Je me souviens de mes premiers pas en-dehors du
patelin où j’ai grandi et de mes premières longues marches hors de l’espace
délimité par l’autorité en place et par l’isolement géographique de mon village
natal. Je porte de très belles mémoires d’excursions dans les jardins privés du
pensionnat où j’ai pu me réfugier à l’âge de 15 ans. Ceux-ci étaient réservés
aux religieuses mais j’avais trouvé une façon d’y pénétrer. Comme j’étais
habituellement une élève bien à son affaire, j’arrivais à m’absenter du moment
réservé à l’étude sans que les religieuses s’inquiètent ou même soupçonnent ma
désobéissance. Enchantée, à la manière d’une belle au bois marchant, je
parcourais les jardins ou les bois adjacents pendant plus d’une heure, en
riant, en pleurant, en rêvant, rebelle et libre. Puis, je rentrais sereine, la tête haute, sans culpabilité
aucune, juste à temps pour le souper, chargée de tout mon soul de la vision
d’une nature magnifique.
Je me rappelle de folles aventures qui
s’allongeaient toute la nuit durant à travers les premières villes que j’ai
habitées, jeune adulte. Je revois des ponts traversés à trois heures du matin,
j’entends des propos délirants professés du haut de mes dix-huit ans, des
poèmes récités (ou entendus d’eux) à Denis, à Pierre, à André jusqu’à ces aubes
froides et pures qui me retrouvaient sur le seuil de mon appartement, gelée,
grisée, gaie ou triste mais si vivante. Le jour, de vraies montagnes grimpées
jusqu’en haut m’ont vue arriver essoufflée, ivre, pleine de rêves … des
passerelles vers le bonheur! Je me souviens d’un amour sincère et humble offert
à la nature. Et d’un retour d’amour de celle-ci…

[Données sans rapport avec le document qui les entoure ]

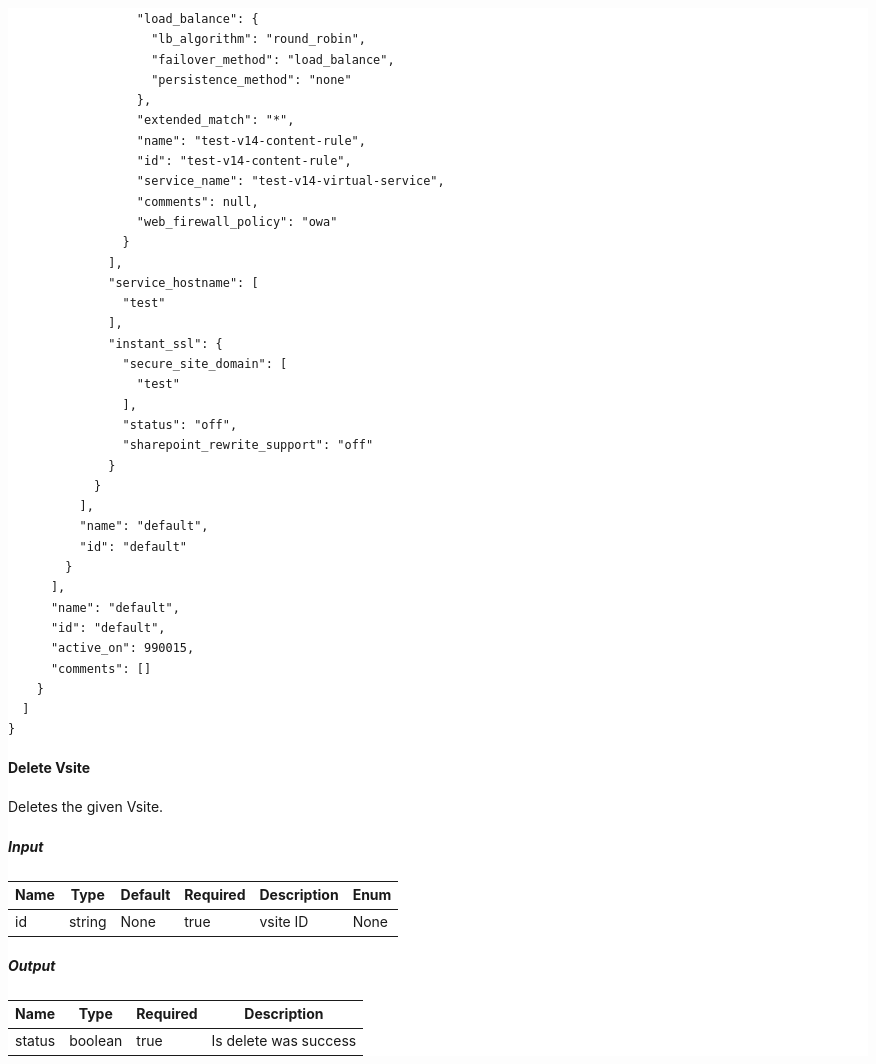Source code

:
 ```
                  "load_balance": {
                    "lb_algorithm": "round_robin",
                    "failover_method": "load_balance",
                    "persistence_method": "none"
                  },
                  "extended_match": "*",
                  "name": "test-v14-content-rule",
                  "id": "test-v14-content-rule",
                  "service_name": "test-v14-virtual-service",
                  "comments": null,
                  "web_firewall_policy": "owa"
                }
              ],
              "service_hostname": [
                "test"
              ],
              "instant_ssl": {
                "secure_site_domain": [
                  "test"
                ],
                "status": "off",
                "sharepoint_rewrite_support": "off"
              }
            }
          ],
          "name": "default",
          "id": "default"
        }
      ],
      "name": "default",
      "id": "default",
      "active_on": 990015,
      "comments": []
    }
  ]
}

```

#### Delete Vsite

Deletes the given Vsite.

##### Input

|Name|Type|Default|Required|Description|Enum|
|----|----|-------|--------|-----------|----|
|id|string|None|true|vsite ID|None|

##### Output

|Name|Type|Required|Description|
|----|----|--------|-----------|
|status|boolean|true|Is delete was success|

Il m’est arrivé de délaisser la marche et les
randonnées en montagne. Mes belles petites filles à élever, à soigner et à
accompagner ont eu l’air de ralentir ma quête, voire de l’empêcher. En fait,
elles l’ont facilitée. Elles ont
rempli ma vie d’un grand bonheur, toujours renouvelé, même si parfois bien
singulier. La maternité a détourné mon attention du monde extérieur. Recallée
en moi-même, j’ai d’abord rencontré, mêlée à ce bonheur maternel, plus de
souffrance que d’élan vers la vie. Oui, des choses apparemment antagonistes
peuvent exister en même temps.
Dans mon antre intérieur, là aussi, j’ai eu une
petite fille à soigner, à consoler, à accompagner, à faire grandir. J’ai repris
la marche cependant avec un souffle définitivement nouveau au moment d’une
maladie et ce que j’ai pu voir et accomplir alors a imprégné mes pas d’un
souffle ascendant.
La marche a été un élément moteur de mon
cheminement spirituel. Elle a balisé le tracé d’évolution de mon âme. Elle m’a
surtout ramenée à la présence de mon corps et à son langage. La conscience
corporelle a fleuri au centre de ma spiritualité.